We know that obtaining optimal (or even reasonably good) solutions to general partially observable Markov decision problems (POMDPs) is intractable or even undecidable. Is that a reason to ignore or give up on them?
I'll argue that it's not. The fact that humans and other animals can learn and behave effectively in extremely partially observable domains argues that there is at least a subclass of general POMDPs that can be solved efficiently. I am interested in finding the structures and regularities in the real physical world that render many partially observable problems tractable. This talk will be a combination of tutorial and speculation, hoping to incite discussion, and no actual recent research results.
[1] en.wikipedia.o...

# # # # # # #

- Problem 1
List everything the abstract on partially observable Markov decision problems says the talk will be or will include or leave out.
- Problem 2
Answer these questions from the abstract on partially observable Markov decision problems:
(a) What does it say about obtaining optimal or reasonably good solutions to general POMDPs?
(b) What does the ability of humans and other animals to learn and behave effectively in extremely partially observable domains argue?
(c) What is the speaker interested in finding?
- Problem 3
Extend the abstract on partially observable Markov decision problems with a few more sentences, picking up right after its last one.
The material placed after this text is not needed for any of the work here.

- Source data

# # # # # # #

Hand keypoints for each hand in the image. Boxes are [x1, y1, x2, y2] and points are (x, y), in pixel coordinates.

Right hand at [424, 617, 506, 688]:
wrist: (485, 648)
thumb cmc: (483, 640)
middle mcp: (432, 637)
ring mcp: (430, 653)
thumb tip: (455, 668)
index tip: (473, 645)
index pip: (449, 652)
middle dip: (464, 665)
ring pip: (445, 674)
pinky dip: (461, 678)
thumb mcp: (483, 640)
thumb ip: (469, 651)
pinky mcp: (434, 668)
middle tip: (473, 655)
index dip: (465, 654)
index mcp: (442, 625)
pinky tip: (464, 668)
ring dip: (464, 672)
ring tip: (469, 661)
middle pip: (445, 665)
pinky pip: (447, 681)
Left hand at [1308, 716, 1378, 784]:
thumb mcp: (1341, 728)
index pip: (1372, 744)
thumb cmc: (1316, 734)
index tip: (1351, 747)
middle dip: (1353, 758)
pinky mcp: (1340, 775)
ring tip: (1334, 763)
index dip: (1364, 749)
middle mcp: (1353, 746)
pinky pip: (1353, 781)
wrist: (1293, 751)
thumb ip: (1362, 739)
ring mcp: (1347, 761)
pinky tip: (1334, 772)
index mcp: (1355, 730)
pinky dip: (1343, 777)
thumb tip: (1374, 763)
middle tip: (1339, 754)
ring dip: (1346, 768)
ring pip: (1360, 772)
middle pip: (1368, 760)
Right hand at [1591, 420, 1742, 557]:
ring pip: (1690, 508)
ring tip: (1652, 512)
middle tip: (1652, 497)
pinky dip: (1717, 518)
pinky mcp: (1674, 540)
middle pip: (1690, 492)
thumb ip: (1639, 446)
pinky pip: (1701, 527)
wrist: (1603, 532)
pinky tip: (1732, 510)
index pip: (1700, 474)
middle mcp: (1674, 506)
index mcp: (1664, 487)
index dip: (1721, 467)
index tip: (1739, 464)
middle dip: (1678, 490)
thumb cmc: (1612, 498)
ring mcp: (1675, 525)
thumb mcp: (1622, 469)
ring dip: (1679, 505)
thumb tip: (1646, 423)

# # # # # # #

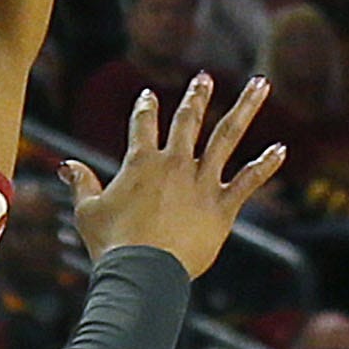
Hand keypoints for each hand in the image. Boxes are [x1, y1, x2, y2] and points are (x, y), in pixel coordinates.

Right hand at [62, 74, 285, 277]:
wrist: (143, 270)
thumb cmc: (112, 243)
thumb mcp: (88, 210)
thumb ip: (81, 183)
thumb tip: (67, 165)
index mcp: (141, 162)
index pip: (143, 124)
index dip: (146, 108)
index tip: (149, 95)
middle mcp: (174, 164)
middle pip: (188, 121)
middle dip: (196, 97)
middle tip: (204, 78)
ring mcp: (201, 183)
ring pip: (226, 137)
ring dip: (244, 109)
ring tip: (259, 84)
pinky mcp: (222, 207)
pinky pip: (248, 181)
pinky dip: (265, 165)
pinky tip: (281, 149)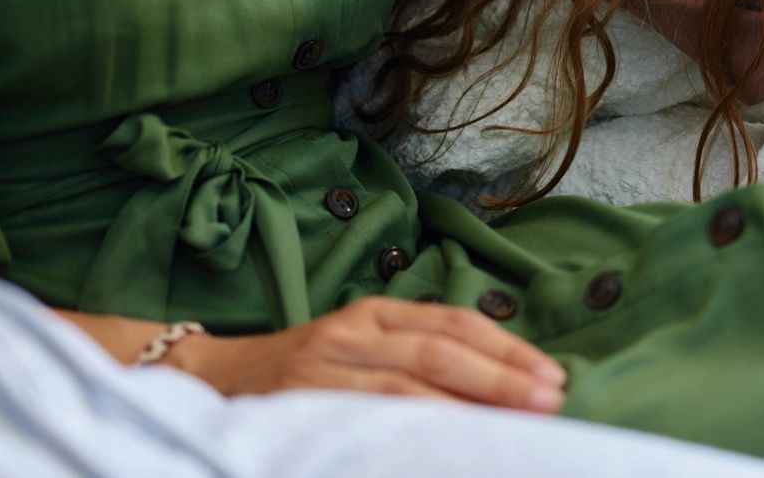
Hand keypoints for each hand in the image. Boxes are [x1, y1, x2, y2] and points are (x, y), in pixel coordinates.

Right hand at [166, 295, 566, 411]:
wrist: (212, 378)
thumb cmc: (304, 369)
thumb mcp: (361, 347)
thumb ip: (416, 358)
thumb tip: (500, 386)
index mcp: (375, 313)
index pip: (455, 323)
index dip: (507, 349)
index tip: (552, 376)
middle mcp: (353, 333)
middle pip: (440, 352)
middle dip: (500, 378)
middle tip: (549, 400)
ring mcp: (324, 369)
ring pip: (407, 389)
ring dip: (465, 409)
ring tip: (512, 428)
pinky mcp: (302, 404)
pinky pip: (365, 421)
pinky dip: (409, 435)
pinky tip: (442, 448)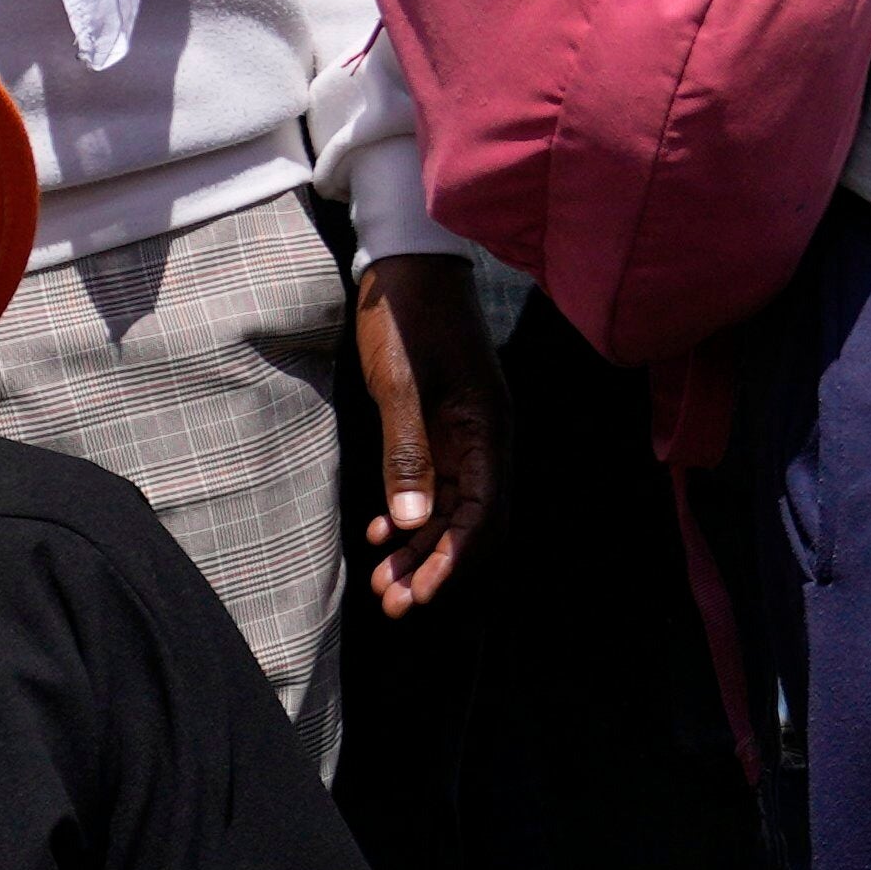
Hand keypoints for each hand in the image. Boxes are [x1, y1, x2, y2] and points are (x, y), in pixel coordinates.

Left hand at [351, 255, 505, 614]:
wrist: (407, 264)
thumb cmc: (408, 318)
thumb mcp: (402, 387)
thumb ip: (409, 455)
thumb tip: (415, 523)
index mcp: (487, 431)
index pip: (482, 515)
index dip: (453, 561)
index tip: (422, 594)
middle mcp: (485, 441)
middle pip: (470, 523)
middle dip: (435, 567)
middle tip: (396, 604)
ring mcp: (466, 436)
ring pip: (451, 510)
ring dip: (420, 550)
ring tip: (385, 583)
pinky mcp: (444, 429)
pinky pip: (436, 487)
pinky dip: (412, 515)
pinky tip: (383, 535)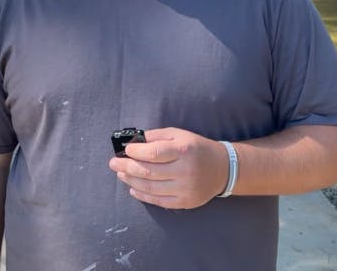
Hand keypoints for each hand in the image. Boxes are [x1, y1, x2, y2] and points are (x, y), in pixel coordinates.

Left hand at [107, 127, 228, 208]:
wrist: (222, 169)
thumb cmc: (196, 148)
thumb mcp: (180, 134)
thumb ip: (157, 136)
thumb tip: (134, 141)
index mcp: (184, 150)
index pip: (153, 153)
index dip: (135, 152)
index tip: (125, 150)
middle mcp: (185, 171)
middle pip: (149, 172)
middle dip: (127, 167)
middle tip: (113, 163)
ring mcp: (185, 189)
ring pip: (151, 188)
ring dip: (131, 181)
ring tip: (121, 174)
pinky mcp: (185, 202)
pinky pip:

# # # # # # #

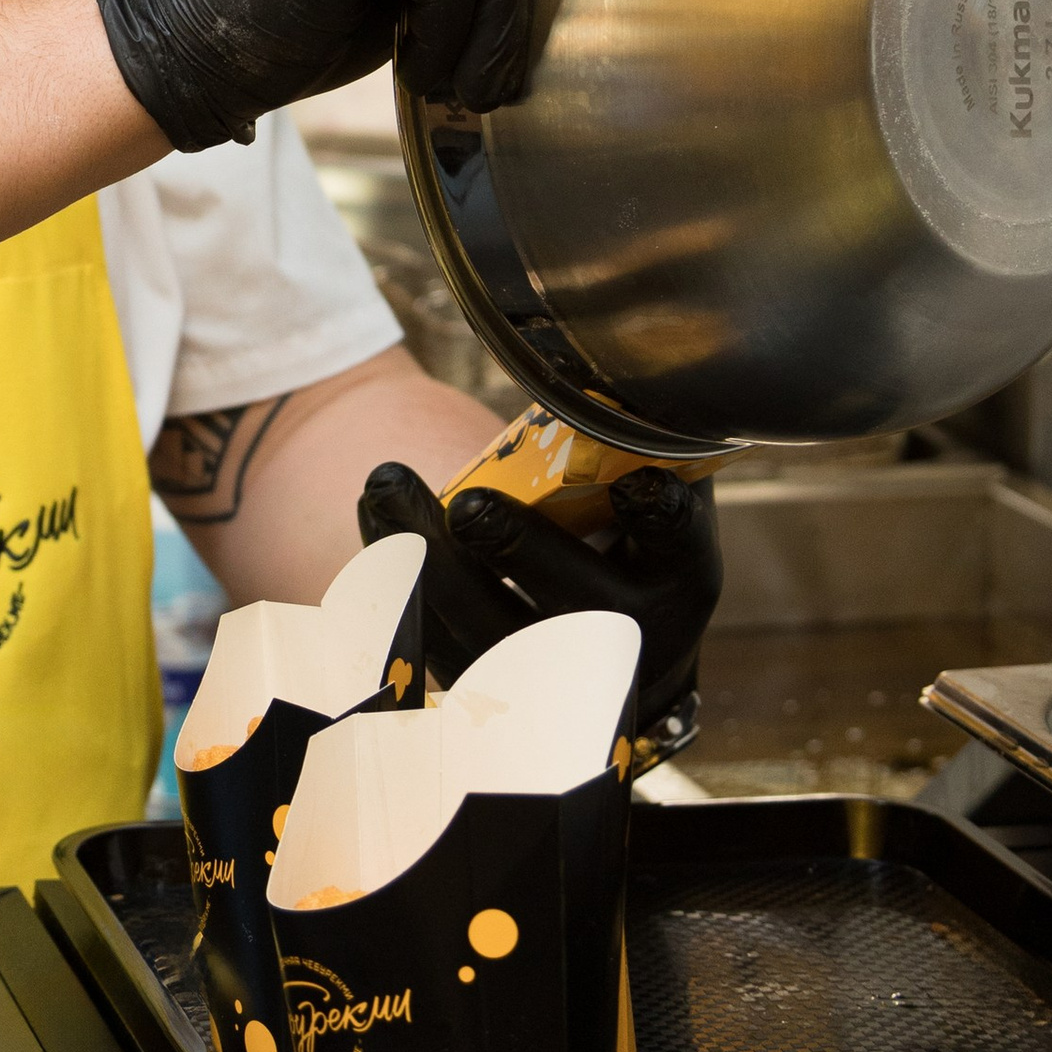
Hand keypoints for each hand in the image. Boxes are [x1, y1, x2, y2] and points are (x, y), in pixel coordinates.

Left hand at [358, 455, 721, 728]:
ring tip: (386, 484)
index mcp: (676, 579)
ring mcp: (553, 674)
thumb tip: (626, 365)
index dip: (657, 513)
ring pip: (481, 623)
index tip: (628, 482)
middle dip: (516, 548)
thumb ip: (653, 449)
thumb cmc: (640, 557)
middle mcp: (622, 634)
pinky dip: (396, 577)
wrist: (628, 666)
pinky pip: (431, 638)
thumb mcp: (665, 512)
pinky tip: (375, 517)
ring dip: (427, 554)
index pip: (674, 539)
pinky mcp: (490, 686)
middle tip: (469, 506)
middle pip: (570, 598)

# # # # # # #

- Exercise output 1
- A combination of tutorial and speculation
- An aim to incite discussion
- No actual recent research results

- Exercise output 2
(a) It is intractable or even undecidable.
(b) That there is at least a subclass of general POMDPs that can be solved efficiently.
(c) The structures and regularities in the real physical world that render many partially observable problems tractable.

- Exercise output 3
Bio: Leslie Pack Kaelbling is the Panasonic Professor of Computer Science and Engineering at Computer Science and Artificial Intelligence Laboratory (CSAIL), Massachusetts Institute of Technology, where she co-leads the Learning and Intelligent Systems (LIS) group. She is widely known for her research on Partially Observable Markov Decision Processes (POMDPs) in the context of artificial intelligence and robotics, as well as her work on reinforcement learning, belief-space planning, state estimation and integrated task and motion planning. Leslie has received the NSF Presidential Faculty Fellowship, the IJCAI Computers and Thought Award, as well as the Bose Award for Excellence in Teaching. She is also the founding editor-in-chief of the Journal of Machine Learning Research (JMLR), and a fellow of the Association for the Advancement of Artificial Intelligence (AAAI).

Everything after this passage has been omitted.